(Saved data entries)
§ §
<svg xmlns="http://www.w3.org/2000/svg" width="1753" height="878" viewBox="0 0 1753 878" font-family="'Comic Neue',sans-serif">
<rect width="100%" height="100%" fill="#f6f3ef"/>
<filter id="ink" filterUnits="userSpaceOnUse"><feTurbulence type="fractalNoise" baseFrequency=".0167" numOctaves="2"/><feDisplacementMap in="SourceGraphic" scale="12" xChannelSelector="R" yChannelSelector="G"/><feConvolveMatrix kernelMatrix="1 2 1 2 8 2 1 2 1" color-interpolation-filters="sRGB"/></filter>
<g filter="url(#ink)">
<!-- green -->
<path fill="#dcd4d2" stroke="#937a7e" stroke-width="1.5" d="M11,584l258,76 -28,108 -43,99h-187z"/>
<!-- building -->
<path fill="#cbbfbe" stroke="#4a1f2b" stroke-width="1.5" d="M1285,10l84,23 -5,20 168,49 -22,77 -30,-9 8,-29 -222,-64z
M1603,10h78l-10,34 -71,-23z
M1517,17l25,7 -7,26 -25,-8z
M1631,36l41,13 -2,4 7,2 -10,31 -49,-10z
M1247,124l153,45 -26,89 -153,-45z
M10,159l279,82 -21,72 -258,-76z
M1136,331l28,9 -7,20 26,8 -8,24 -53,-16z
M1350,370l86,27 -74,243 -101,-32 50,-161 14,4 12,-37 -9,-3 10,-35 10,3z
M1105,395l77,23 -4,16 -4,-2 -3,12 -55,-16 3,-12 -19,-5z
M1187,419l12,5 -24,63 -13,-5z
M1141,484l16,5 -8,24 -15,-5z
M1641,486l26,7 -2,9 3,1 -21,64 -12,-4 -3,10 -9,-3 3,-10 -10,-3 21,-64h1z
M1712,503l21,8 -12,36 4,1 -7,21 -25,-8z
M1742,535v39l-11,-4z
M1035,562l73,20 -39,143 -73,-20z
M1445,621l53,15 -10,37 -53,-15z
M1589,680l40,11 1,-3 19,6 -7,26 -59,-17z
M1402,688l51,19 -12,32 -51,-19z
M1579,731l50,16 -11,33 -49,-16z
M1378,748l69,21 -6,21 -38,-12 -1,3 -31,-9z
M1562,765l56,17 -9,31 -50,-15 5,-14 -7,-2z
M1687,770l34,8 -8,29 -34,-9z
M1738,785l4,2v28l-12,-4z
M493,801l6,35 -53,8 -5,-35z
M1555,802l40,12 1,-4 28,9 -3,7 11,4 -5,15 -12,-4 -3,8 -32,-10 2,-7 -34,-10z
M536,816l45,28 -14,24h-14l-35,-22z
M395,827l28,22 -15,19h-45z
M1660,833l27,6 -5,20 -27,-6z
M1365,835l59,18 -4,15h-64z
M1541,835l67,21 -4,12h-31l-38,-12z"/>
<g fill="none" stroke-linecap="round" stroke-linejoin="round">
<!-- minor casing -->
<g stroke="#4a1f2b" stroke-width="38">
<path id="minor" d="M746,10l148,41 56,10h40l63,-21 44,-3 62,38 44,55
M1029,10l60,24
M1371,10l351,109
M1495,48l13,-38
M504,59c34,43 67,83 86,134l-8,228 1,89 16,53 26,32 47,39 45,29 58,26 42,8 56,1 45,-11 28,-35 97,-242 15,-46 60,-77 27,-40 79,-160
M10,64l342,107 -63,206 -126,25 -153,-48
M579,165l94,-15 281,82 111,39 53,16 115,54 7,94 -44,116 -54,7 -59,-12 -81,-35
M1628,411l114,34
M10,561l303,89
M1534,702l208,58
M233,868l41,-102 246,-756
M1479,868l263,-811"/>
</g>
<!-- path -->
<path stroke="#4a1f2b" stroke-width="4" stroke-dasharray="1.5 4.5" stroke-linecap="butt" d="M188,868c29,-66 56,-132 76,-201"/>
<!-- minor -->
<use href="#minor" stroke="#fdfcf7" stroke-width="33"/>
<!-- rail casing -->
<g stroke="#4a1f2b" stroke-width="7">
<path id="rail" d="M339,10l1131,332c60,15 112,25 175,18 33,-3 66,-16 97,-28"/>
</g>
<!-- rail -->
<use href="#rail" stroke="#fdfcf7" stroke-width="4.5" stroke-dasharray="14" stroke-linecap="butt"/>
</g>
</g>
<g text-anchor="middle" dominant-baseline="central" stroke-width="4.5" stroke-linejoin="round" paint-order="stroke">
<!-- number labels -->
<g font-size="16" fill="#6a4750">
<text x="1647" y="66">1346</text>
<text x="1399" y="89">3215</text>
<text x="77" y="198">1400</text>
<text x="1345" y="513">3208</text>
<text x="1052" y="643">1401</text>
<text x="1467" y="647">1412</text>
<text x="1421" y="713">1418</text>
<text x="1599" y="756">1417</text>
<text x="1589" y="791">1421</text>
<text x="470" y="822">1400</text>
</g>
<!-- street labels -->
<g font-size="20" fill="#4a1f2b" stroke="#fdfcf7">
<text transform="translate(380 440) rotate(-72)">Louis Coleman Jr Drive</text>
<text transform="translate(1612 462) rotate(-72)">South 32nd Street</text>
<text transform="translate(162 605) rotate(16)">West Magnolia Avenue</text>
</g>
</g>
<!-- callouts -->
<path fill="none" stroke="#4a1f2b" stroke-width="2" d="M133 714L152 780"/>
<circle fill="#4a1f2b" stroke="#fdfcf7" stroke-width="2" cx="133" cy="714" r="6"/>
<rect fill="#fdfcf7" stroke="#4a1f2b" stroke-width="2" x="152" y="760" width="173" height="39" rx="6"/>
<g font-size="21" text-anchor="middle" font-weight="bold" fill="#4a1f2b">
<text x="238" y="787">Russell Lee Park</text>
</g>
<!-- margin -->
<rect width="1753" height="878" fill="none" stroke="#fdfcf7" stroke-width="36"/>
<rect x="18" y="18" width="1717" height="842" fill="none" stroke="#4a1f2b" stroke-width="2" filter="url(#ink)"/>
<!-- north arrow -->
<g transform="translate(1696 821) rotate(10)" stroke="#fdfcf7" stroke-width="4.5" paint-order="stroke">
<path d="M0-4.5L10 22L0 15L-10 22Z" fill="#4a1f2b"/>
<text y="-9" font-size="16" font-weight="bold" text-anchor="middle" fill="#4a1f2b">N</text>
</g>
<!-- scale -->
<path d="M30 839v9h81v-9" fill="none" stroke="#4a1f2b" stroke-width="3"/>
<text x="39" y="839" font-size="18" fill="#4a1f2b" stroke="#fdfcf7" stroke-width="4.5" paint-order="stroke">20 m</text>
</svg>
§ §
Problem requirements.
Repeat all the records without altering a single word.

Solution to this exercise.
<svg xmlns="http://www.w3.org/2000/svg" width="1753" height="878" viewBox="0 0 1753 878" font-family="'Comic Neue',sans-serif">
<rect width="100%" height="100%" fill="#f6f3ef"/>
<filter id="ink" filterUnits="userSpaceOnUse"><feTurbulence type="fractalNoise" baseFrequency=".0167" numOctaves="2"/><feDisplacementMap in="SourceGraphic" scale="12" xChannelSelector="R" yChannelSelector="G"/><feConvolveMatrix kernelMatrix="1 2 1 2 8 2 1 2 1" color-interpolation-filters="sRGB"/></filter>
<g filter="url(#ink)">
<!-- green -->
<path fill="#dcd4d2" stroke="#937a7e" stroke-width="1.5" d="M11,584l258,76 -28,108 -43,99h-187z"/>
<!-- building -->
<path fill="#cbbfbe" stroke="#4a1f2b" stroke-width="1.5" d="M1285,10l84,23 -5,20 168,49 -22,77 -30,-9 8,-29 -222,-64z
M1603,10h78l-10,34 -71,-23z
M1517,17l25,7 -7,26 -25,-8z
M1631,36l41,13 -2,4 7,2 -10,31 -49,-10z
M1247,124l153,45 -26,89 -153,-45z
M10,159l279,82 -21,72 -258,-76z
M1136,331l28,9 -7,20 26,8 -8,24 -53,-16z
M1350,370l86,27 -74,243 -101,-32 50,-161 14,4 12,-37 -9,-3 10,-35 10,3z
M1105,395l77,23 -4,16 -4,-2 -3,12 -55,-16 3,-12 -19,-5z
M1187,419l12,5 -24,63 -13,-5z
M1141,484l16,5 -8,24 -15,-5z
M1641,486l26,7 -2,9 3,1 -21,64 -12,-4 -3,10 -9,-3 3,-10 -10,-3 21,-64h1z
M1712,503l21,8 -12,36 4,1 -7,21 -25,-8z
M1742,535v39l-11,-4z
M1035,562l73,20 -39,143 -73,-20z
M1445,621l53,15 -10,37 -53,-15z
M1589,680l40,11 1,-3 19,6 -7,26 -59,-17z
M1402,688l51,19 -12,32 -51,-19z
M1579,731l50,16 -11,33 -49,-16z
M1378,748l69,21 -6,21 -38,-12 -1,3 -31,-9z
M1562,765l56,17 -9,31 -50,-15 5,-14 -7,-2z
M1687,770l34,8 -8,29 -34,-9z
M1738,785l4,2v28l-12,-4z
M493,801l6,35 -53,8 -5,-35z
M1555,802l40,12 1,-4 28,9 -3,7 11,4 -5,15 -12,-4 -3,8 -32,-10 2,-7 -34,-10z
M536,816l45,28 -14,24h-14l-35,-22z
M395,827l28,22 -15,19h-45z
M1660,833l27,6 -5,20 -27,-6z
M1365,835l59,18 -4,15h-64z
M1541,835l67,21 -4,12h-31l-38,-12z"/>
<g fill="none" stroke-linecap="round" stroke-linejoin="round">
<!-- minor casing -->
<g stroke="#4a1f2b" stroke-width="38">
<path id="minor" d="M746,10l148,41 56,10h40l63,-21 44,-3 62,38 44,55
M1029,10l60,24
M1371,10l351,109
M1495,48l13,-38
M504,59c34,43 67,83 86,134l-8,228 1,89 16,53 26,32 47,39 45,29 58,26 42,8 56,1 45,-11 28,-35 97,-242 15,-46 60,-77 27,-40 79,-160
M10,64l342,107 -63,206 -126,25 -153,-48
M579,165l94,-15 281,82 111,39 53,16 115,54 7,94 -44,116 -54,7 -59,-12 -81,-35
M1628,411l114,34
M10,561l303,89
M1534,702l208,58
M233,868l41,-102 246,-756
M1479,868l263,-811"/>
</g>
<!-- path -->
<path stroke="#4a1f2b" stroke-width="4" stroke-dasharray="1.5 4.5" stroke-linecap="butt" d="M188,868c29,-66 56,-132 76,-201"/>
<!-- minor -->
<use href="#minor" stroke="#fdfcf7" stroke-width="33"/>
<!-- rail casing -->
<g stroke="#4a1f2b" stroke-width="7">
<path id="rail" d="M339,10l1131,332c60,15 112,25 175,18 33,-3 66,-16 97,-28"/>
</g>
<!-- rail -->
<use href="#rail" stroke="#fdfcf7" stroke-width="4.5" stroke-dasharray="14" stroke-linecap="butt"/>
</g>
</g>
<g text-anchor="middle" dominant-baseline="central" stroke-width="4.5" stroke-linejoin="round" paint-order="stroke">
<!-- number labels -->
<g font-size="16" fill="#6a4750">
<text x="1647" y="66">1346</text>
<text x="1399" y="89">3215</text>
<text x="77" y="198">1400</text>
<text x="1345" y="513">3208</text>
<text x="1052" y="643">1401</text>
<text x="1467" y="647">1412</text>
<text x="1421" y="713">1418</text>
<text x="1599" y="756">1417</text>
<text x="1589" y="791">1421</text>
<text x="470" y="822">1400</text>
</g>
<!-- street labels -->
<g font-size="20" fill="#4a1f2b" stroke="#fdfcf7">
<text transform="translate(380 440) rotate(-72)">Louis Coleman Jr Drive</text>
<text transform="translate(1612 462) rotate(-72)">South 32nd Street</text>
<text transform="translate(162 605) rotate(16)">West Magnolia Avenue</text>
</g>
</g>
<!-- callouts -->
<path fill="none" stroke="#4a1f2b" stroke-width="2" d="M133 714L152 780"/>
<circle fill="#4a1f2b" stroke="#fdfcf7" stroke-width="2" cx="133" cy="714" r="6"/>
<rect fill="#fdfcf7" stroke="#4a1f2b" stroke-width="2" x="152" y="760" width="173" height="39" rx="6"/>
<g font-size="21" text-anchor="middle" font-weight="bold" fill="#4a1f2b">
<text x="238" y="787">Russell Lee Park</text>
</g>
<!-- margin -->
<rect width="1753" height="878" fill="none" stroke="#fdfcf7" stroke-width="36"/>
<rect x="18" y="18" width="1717" height="842" fill="none" stroke="#4a1f2b" stroke-width="2" filter="url(#ink)"/>
<!-- north arrow -->
<g transform="translate(1696 821) rotate(10)" stroke="#fdfcf7" stroke-width="4.5" paint-order="stroke">
<path d="M0-4.5L10 22L0 15L-10 22Z" fill="#4a1f2b"/>
<text y="-9" font-size="16" font-weight="bold" text-anchor="middle" fill="#4a1f2b">N</text>
</g>
<!-- scale -->
<path d="M30 839v9h81v-9" fill="none" stroke="#4a1f2b" stroke-width="3"/>
<text x="39" y="839" font-size="18" fill="#4a1f2b" stroke="#fdfcf7" stroke-width="4.5" paint-order="stroke">20 m</text>
</svg>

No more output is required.